In realtà la casa sembra negarsi alla relazione con il paesaggio circostante…
”Non è proprio così. Stabilisce un dialogo per contrasto linguistico con i volumi confinanti. Nel suo essere un guscio introverso isolato dal vicinato denota una chiusura, un distacco rispetto al contesto, la ricerca di un adeguato regime di privacy da parte degli abitanti. Ma chi vive il quartiere non la percepisce così, perché vi ritrova la traccia di una preesistenza remota originale e autentica”.
Quali sono stati gli elementi architettonici recuperati più rilevanti sul piano delle soluzioni d’insieme?

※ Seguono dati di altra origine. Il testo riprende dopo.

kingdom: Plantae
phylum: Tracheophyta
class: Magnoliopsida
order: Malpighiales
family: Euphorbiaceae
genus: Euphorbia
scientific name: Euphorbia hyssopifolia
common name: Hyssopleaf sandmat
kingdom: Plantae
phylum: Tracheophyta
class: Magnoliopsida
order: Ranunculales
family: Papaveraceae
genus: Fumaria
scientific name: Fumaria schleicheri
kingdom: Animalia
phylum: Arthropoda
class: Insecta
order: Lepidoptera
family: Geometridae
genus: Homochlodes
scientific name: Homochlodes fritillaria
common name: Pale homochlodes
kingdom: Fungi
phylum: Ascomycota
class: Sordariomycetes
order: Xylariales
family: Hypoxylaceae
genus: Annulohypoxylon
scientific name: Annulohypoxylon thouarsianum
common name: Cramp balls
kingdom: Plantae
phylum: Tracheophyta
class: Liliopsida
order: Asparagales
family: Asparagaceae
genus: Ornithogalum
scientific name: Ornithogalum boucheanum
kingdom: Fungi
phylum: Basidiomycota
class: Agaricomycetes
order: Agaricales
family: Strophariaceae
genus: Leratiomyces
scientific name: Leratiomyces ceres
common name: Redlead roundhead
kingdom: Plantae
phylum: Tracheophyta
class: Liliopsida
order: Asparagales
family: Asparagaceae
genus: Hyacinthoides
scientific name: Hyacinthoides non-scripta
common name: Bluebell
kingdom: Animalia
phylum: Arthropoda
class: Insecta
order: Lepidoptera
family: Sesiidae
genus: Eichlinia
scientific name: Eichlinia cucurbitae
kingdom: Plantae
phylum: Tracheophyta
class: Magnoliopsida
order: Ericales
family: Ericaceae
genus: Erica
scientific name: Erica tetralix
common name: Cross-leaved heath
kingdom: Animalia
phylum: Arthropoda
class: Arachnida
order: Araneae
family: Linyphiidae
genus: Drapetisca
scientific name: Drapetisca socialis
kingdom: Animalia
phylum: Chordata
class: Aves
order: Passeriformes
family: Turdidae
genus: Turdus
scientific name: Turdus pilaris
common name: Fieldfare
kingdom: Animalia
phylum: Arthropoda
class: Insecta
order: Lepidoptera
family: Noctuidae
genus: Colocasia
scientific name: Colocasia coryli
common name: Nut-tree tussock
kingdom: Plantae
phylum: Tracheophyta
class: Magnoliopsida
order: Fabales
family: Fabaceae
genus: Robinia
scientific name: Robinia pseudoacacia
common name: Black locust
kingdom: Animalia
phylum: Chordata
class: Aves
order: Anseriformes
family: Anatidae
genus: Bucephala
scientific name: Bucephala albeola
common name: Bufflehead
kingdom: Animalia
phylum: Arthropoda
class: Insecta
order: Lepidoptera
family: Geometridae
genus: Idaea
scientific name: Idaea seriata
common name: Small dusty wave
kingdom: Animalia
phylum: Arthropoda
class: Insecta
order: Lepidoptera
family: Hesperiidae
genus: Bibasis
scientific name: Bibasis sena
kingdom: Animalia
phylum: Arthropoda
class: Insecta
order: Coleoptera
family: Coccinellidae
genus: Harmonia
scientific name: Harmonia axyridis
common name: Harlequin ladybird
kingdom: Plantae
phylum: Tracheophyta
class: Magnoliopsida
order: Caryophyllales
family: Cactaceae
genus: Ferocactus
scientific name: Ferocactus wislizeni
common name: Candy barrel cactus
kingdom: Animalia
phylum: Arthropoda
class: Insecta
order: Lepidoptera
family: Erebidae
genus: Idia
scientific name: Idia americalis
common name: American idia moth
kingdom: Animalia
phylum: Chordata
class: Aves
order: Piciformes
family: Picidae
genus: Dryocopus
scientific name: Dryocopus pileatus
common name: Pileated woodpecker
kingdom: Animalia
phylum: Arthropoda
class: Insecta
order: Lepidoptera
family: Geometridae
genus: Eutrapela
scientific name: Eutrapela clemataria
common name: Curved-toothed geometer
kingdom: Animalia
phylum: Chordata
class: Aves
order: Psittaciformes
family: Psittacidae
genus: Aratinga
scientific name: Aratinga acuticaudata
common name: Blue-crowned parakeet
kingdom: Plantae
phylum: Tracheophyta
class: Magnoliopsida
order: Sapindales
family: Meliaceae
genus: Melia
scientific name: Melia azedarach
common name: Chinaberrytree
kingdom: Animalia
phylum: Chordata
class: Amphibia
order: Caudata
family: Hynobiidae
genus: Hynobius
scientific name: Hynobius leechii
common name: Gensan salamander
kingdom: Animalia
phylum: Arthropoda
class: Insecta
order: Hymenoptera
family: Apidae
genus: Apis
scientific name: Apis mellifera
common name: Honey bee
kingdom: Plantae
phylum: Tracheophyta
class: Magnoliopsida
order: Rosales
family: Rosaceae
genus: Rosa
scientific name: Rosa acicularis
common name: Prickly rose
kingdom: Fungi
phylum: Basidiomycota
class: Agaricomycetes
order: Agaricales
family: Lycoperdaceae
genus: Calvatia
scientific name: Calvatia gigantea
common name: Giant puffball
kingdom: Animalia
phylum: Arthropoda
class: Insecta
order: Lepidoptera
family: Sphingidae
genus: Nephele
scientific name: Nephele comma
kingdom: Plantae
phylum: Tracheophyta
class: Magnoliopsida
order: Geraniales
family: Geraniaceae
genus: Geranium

“L’imponente volta a botte al piano terra – ‘impaginazione’ della sequenza corte d’ingresso, soggiorno, scala organizzata sul fondo – tagliata per consentire l’innesto e la compenetrazione di volumi puri distribuiti su quattro livelli. La stessa sottrazione a favore della corte è un volume puro, un vuoto attivo con una forma ben definita. Sono i paradigmi di una composizione a cubetti tipica delle masserie siciliane riaggiornata. L’ammezzato è diventato uno spazio polifunzionale-laboratorio con bagno dedicato. Il piano superiore (il secondo) accoglie un secondo soggiorno e la cucina, separati da una scatola monocromatica, evidenziata dalla finitura a smalto grigio, che si deve ‘attraversare’ (contiene il blocco dei collegamenti verticali) per passare da un ambiente all’altro. Al terzo, si trova la zona notte”.
Nelle scelte d’arredo, è stato necessario il disegno di pezzi ad hoc?
“È un progetto che ‘mastica’ più il linguaggio dell’architettura che non quello degli interiors. Parole-chiave di ogni scelta sono state sobrietà, materiali e maestrie artigianali. La cucina presenta una parete attrezzata in legno laccato opaco che integra i forni e l’isola centrale con piano in cemento e ante lignee vestite di ferro. Per il resto abbiamo optato per pezzi vintage e di recupero”.
Il colore così importante nella memoria della casa siciliana sembra defilarsi a favore di un’impronta di neutralità degli ambienti?
“Insieme al bianco, abbiamo distillato con cura campionature di intonaco e resine grigie, in un tono RAL sia fuori che dentro casa, colori mono – lievi variazioni tonali, che ravvivano l’effetto di ombra (e luce) con l’intento di sottolineare la tavolozza dei materiali recuperati, come le cementine, o l’energia materica e figurativa della potente volta a botte. Un doppio codice impostato sulla coesistenza di modernità e tradizione. Perché alla fine l’architetto è sempre un sarto su misura”.